I've been obsessed with a question lately: what if your LLM actually knew things?

Not retrieved things. Not hallucinated things. Known things — the way you know your own apartment layout, or your project's weird quirks, or which APIs break on Tuesdays.

The standard answer is RAG (retrieval-augmented generation). You embed your documents, you retrieve chunks on-demand, you inject context. It works. But there's something fundamentally off about it.

The Problem with RAG

RAG treats knowledge like a filing cabinet. You query it, you get a drawer, you read the drawer. The model never absorbs anything — it's always reaching.

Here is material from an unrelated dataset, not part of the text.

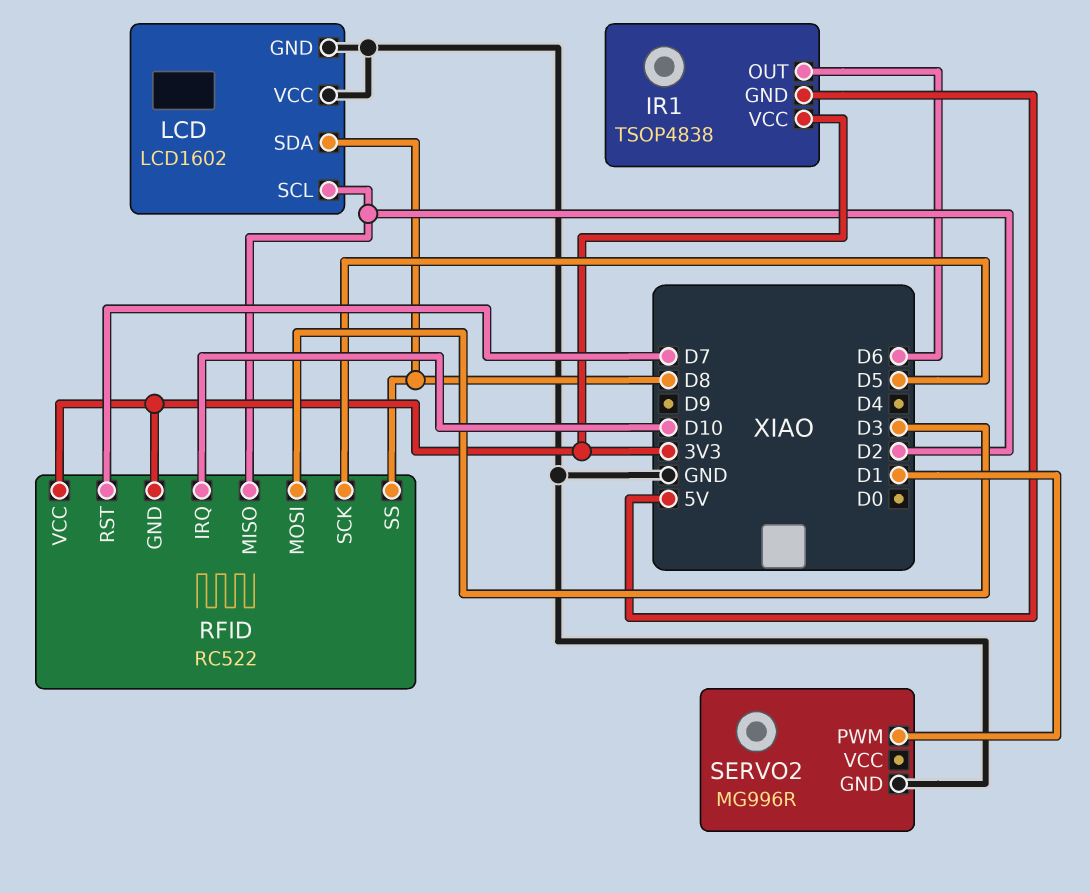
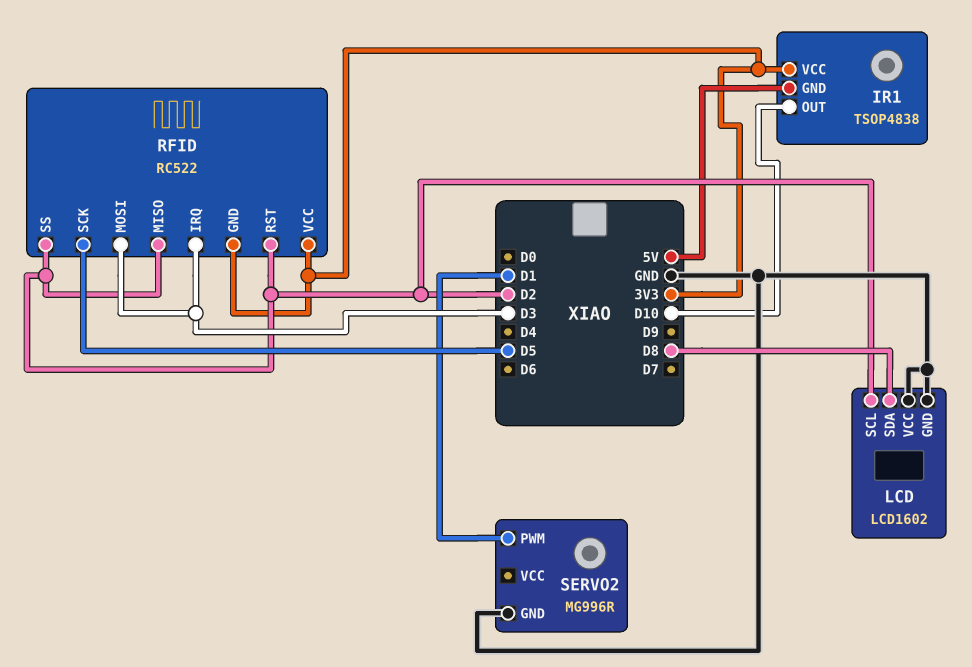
IR1 pin OUT: D6 -> D10
RFID pin IRQ: D10 -> D3
RFID pin RST: D7 -> D2
RFID pin SS: D8 -> D2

The result: answers that feel assembled rather than understood. The model knows what the document says. It doesn't know what you meant when you wrote it at 2am with three browser tabs open and a half-formed intuition about the architecture.

Wikis Are Different

A wiki isn't a filing cabinet. A wiki is a mind map with timestamps.

Good wikis have:

  • Bidirectional links — ideas know each other
  • Edit history — you can see how understanding evolved
  • Density gradients — some pages are stubs, some are dense, and that signal matters
  • Author voice — you can tell which pages someone cared about

These are exactly the things RAG ignores. Chunk size is uniform. Retrieval is cosine similarity. The shape of the knowledge graph is invisible.

What I'm Building

The idea: treat an Obsidian vault as a first-class knowledge layer for an LLM, not just a document store.

Concretely:

  1. Parse the vault graph (links, backlinks, tags, frontmatter)
  2. Build a weighted context selector — not by similarity but by relevance topology
  3. Feed the model not chunks but knowledge paths — the chain of links between the query and the answer
query: "why did we switch from prisma to drizzle?"
→ find: /decisions/db-migration.md
→ traverse: backlinks, tagged #architecture
→ path: db-migration → performance-notes → prisma-limitations
→ context: three connected notes, ordered by reasoning flow

The model gets a story, not a pile of chunks.

Why This Matters

This isn't just a retrieval improvement. It's a different theory of what "memory" means for an AI assistant.

RAG says: memory is lookup. Wiki-native says: memory is structure.

The difference shows up in output quality. A model with structure can reason forward. It can notice contradictions between your old and new notes. It can tell you when your decisions.md hasn't been updated since you changed direction three weeks ago.

That's not retrieval. That's understanding.


More to come as I build this out. The Obsidian vault this site runs on is the first test case.